Des mains sur un clavier d'ordinateur.

Le groupe de pirates russes REvil a revendiqué l'attaque au rançongiciel de l'entreprise Kaseya.

Photo : La Presse canadienne / Jonathan Hayward

Agence France-Presse

Plusieurs pages et sites liés au groupe de pirates russes REvil ont brusquement disparu d'Internet mardi, selon plusieurs spécialistes de cybersécurité, quelques jours après l'attaque qui a visé la société Kaseya.

Tous les sites de REvil sont hors ligne, a indiqué Lawrence Abrams, spécialiste de cybersécurité et responsable du site d'information spécialisé Bleeping Computer.

La personne qui représente le groupe est curieusement silencieuse.

Une citation de :Lawrence Abrams

Au début du mois de juillet, REvil, qui utilise le rançongiciel Sodinokibi, a revendiqué l'attaque informatique visant la société informatique américaine Kaseya. Par le biais d’un rançongiciel, le groupe a mis en danger les données de plus de 1000 entreprises clientes de Kaseya, selon des estimations.

Vendredi dernier, le président américain, Joe Biden, avait demandé, lors d'un échange téléphonique, à son homologue russe Vladimir Poutine d'agir contre les attaques menées depuis la Russie, sous peine de voir les États-Unis prendre les mesures nécessaires.

Les attaques au rançongiciel s’enchaînent

En mai 2021, le réseau d'oléoducs Colonial, principale source d'approvisionnement en essence de la majorité de l'Est américain, a été temporairement arrêté après une attaque au rançongiciel. Le groupe a versé 4,4 millions de dollars américains (5,5 millions de dollars canadiens) pour récupérer le contrôle de ses installations.

Les jours des personnes qui opéraient depuis la Russie étaient comptés dès l'instant où Colonial a été touché.

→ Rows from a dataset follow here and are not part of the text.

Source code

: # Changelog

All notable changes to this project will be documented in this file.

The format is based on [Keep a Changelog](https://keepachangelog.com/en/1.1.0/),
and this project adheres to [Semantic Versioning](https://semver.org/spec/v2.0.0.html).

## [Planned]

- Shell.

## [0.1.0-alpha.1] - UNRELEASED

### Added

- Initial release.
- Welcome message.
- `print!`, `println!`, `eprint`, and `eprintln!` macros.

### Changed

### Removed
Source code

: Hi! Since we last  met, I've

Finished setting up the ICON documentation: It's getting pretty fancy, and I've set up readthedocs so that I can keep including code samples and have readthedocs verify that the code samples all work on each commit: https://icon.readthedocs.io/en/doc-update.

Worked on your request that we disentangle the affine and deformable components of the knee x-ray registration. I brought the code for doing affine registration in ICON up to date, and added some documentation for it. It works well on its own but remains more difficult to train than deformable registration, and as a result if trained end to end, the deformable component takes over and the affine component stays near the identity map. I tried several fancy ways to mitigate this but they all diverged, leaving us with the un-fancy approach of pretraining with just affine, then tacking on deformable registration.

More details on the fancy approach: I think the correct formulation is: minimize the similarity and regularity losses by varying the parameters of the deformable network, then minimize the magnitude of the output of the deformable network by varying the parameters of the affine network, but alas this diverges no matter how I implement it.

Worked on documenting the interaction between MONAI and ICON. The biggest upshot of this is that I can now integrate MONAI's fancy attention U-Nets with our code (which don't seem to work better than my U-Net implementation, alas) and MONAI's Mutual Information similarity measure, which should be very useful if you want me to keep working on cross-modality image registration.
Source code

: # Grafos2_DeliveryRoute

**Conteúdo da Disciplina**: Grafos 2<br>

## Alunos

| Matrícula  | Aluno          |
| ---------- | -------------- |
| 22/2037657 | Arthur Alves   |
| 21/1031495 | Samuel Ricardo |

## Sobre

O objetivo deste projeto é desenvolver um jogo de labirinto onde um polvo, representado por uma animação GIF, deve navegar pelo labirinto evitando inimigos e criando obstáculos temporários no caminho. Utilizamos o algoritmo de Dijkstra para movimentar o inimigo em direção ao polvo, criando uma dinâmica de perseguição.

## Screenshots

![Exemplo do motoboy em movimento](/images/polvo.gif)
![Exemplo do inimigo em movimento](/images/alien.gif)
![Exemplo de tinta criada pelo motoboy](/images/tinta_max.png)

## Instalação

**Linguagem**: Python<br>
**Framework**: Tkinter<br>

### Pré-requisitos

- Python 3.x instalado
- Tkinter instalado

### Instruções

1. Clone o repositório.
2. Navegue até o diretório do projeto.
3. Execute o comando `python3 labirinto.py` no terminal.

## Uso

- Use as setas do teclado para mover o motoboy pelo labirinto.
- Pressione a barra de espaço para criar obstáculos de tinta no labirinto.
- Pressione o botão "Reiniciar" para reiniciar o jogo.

Une citation de :Jake Williams, responsable technique de la société de cybersécurité BreachQuest

Peu après, c'est le géant mondial de la viande JBS qui a été pris pour cible, ayant notamment vu ses activités en Australie paralysées et certaines de ses lignes de production aux États-Unis suspendues. Lui aussi a versé une rançon de 11 millions de dollars américains (13,8 millions de dollars canadiens).

Des analystes ont laissé entendre que le centre de commandement de l'armée américaine pour le cyberespace avait les moyens d'attaquer des pirates informatiques lorsque la sécurité nationale était en jeu, mais cette hypothèse n’a jamais été confirmée.

Des éléments laissent penser que REvil a été victime de la mise hors service planifiée de ses infrastructures, soit par les personnes responsables des opérations du site, soit par l'industrie, soit par les autorités, a déclaré John Hultquist, du cabinet Mandiant Threat Intelligence, dans un message adressé à l'AFP.

Un récent rapport d'IBM Security X-Force considère REvil comme le groupe de pirates le plus redoutable en matière de rançongiciels, lui qui était derrière 29 % des cyberattaques de ce type en 2020.